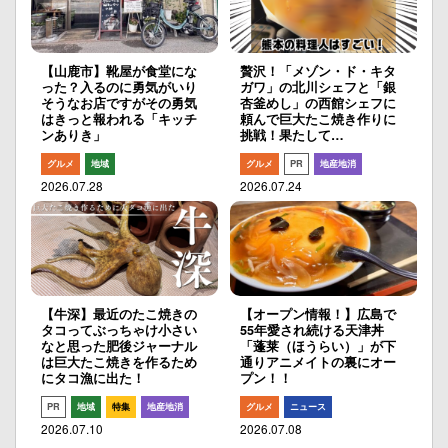
【山鹿市】靴屋が食堂にな
贅沢！「メゾン・ド・キタ
った？入るのに勇気がいり
ガワ」の北川シェフと「銀
そうなお店ですがその勇気
杏釜めし」の西館シェフに
はきっと報われる「キッチ
頼んで巨大たこ焼き作りに
ンありき」
挑戦！果たして…
グルメ
地域
グルメ
PR
地産地消
2026.07.28
2026.07.24
【牛深】最近のたこ焼きの
【オープン情報！】広島で
タコってぶっちゃけ小さい
55年愛され続ける天津丼
なと思った肥後ジャーナル
「蓬莱（ほうらい）」が下
は巨大たこ焼きを作るため
通りアニメイトの裏にオー
にタコ漁に出た！
プン！！
PR
地域
特集
地産地消
グルメ
ニュース
2026.07.10
2026.07.08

+++++

Beginning at the line that contains "55年愛され続ける天津丼", give again every line down to the end of the material, exactly as written, and stop there.

55年愛され続ける天津丼
なと思った肥後ジャーナル
「蓬莱（ほうらい）」が下
は巨大たこ焼きを作るため
通りアニメイトの裏にオー
にタコ漁に出た！
プン！！
PR
地域
特集
地産地消
グルメ
ニュース
2026.07.10
2026.07.08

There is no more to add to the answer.